Over the last decade shares of Aflac have traded hands with an average P/E ratio of roughly 10 times earnings. We believe this is more or less fair value for the security, considering that many insurers trade at a comparable multiple. This lower average valuation multiple allows for the robust share repurchase program to be more effective. Ongoing owners are much better served if the company is buying out past partners at 10 times earnings as compared to say 15- or 20-times earnings.

Based on 2022 expected earnings-per-share of $5.26, shares are presently trading hands at 11.5 times earnings. As such, this implies a small annual valuation headwind (-3.4%), should shares revert to 10 times earnings.

In addition, the 4% growth rate and 2.6% starting dividend yield should aid in shareholder returns. When all three components are put together, this implies the potential for 3.2% annualized returns.

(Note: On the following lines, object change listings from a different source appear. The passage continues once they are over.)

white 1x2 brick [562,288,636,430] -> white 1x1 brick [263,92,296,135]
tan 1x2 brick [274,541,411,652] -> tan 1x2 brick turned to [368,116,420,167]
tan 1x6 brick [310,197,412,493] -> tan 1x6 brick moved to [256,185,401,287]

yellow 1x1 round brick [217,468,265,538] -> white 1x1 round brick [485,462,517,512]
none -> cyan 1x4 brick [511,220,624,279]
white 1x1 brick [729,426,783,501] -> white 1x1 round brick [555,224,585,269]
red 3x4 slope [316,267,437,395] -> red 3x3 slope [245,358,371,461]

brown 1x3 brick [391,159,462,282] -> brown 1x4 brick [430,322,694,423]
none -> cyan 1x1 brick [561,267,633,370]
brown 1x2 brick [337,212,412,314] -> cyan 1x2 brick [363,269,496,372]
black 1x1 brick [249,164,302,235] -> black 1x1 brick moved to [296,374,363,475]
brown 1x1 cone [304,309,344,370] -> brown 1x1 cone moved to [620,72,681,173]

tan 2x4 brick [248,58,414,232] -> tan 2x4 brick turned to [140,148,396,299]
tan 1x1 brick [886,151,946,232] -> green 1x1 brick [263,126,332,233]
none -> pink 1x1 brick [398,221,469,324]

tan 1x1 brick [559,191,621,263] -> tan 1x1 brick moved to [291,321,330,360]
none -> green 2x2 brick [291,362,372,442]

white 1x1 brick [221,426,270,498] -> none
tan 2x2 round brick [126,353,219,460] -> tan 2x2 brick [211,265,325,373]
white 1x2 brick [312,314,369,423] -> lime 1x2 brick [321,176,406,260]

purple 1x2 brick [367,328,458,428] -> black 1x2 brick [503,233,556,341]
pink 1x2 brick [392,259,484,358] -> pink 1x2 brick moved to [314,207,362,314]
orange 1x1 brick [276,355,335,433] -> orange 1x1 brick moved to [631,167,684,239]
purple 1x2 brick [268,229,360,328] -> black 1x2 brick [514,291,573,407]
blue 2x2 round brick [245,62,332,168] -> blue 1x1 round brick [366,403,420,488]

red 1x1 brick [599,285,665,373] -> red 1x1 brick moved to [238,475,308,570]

Importantly, regardless of anticipated returns, Aflac’s dividend appears very safe. With an expected dividend payout ratio of 30% for 2022, Aflac’s dividend appears to be secure, with room for future increases even if EPS growth slows.

Final Thoughts

Aflac is a high-quality company, with a profitable business and a strong brand. The company has increased its dividend for 40 years in a row and should continue to do so, thanks to a low payout ratio and future earnings growth. While Aflac does not have the highest yield at 2.6%, it offers steady dividend increases and a highly sustainable payout.

In addition, shares are presently trading higher than the company’s historical valuation, resulting in a low total return expectation. The security earns a hold rating.